Description of the task: Pictures excluded, copy word for word the lines from the one holding "It is just as Venus and Mercury are" through the last line below.

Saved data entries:

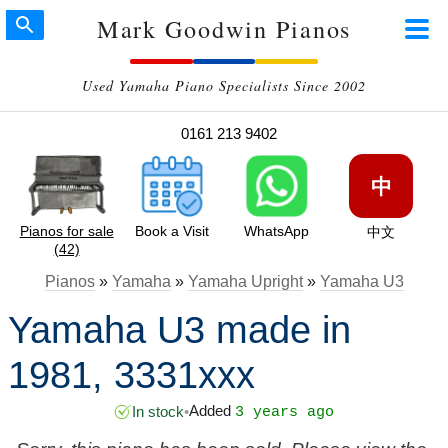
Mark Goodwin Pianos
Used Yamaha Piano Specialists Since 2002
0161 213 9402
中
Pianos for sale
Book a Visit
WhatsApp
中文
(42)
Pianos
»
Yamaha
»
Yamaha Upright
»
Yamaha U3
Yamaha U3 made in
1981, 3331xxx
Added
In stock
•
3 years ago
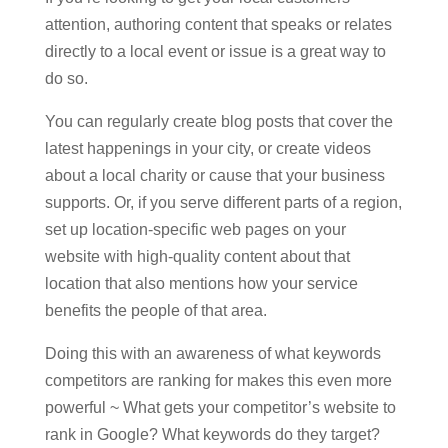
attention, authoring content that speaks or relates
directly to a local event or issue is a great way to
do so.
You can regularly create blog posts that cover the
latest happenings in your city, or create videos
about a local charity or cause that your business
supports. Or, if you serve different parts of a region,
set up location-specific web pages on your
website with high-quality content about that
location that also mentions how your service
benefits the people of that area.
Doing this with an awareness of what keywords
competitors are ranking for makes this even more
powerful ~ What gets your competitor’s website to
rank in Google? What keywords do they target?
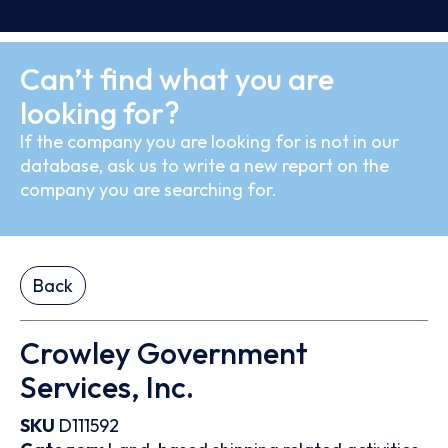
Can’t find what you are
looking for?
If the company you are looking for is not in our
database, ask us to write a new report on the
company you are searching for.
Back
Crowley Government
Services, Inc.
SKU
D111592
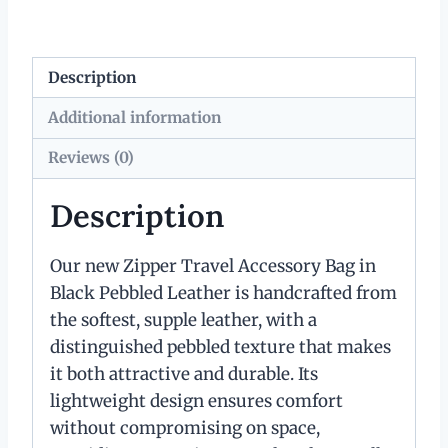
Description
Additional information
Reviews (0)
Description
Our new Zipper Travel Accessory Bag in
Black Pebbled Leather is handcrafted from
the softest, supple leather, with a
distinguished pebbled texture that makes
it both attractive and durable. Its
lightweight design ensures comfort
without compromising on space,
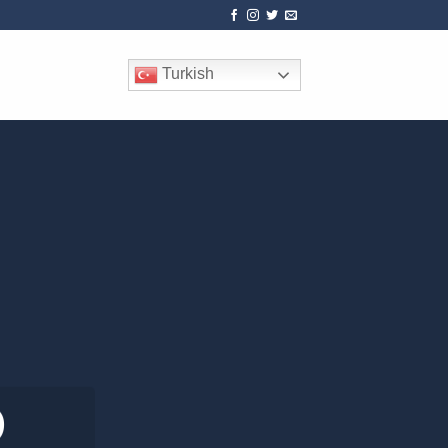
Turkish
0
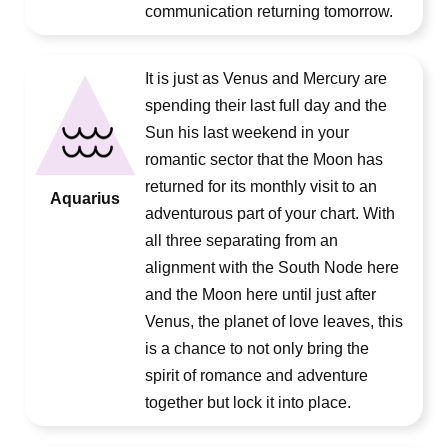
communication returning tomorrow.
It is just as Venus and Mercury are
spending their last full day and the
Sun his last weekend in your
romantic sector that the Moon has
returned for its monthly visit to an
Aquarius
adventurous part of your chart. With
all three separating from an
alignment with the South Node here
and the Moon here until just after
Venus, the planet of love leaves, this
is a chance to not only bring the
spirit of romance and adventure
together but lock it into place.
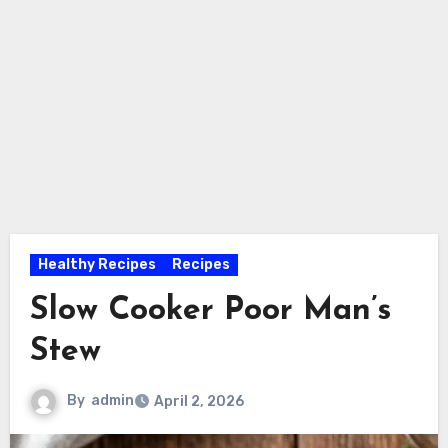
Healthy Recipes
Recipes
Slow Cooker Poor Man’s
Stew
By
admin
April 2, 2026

Solution to this problem:
It is just as Venus and Mercury are
spending their last full day and the
Sun his last weekend in your
romantic sector that the Moon has
returned for its monthly visit to an
Aquarius
adventurous part of your chart. With
all three separating from an
alignment with the South Node here
and the Moon here until just after
Venus, the planet of love leaves, this
is a chance to not only bring the
spirit of romance and adventure
together but lock it into place.
Healthy Recipes
Recipes
Slow Cooker Poor Man’s
Stew
By
admin
April 2, 2026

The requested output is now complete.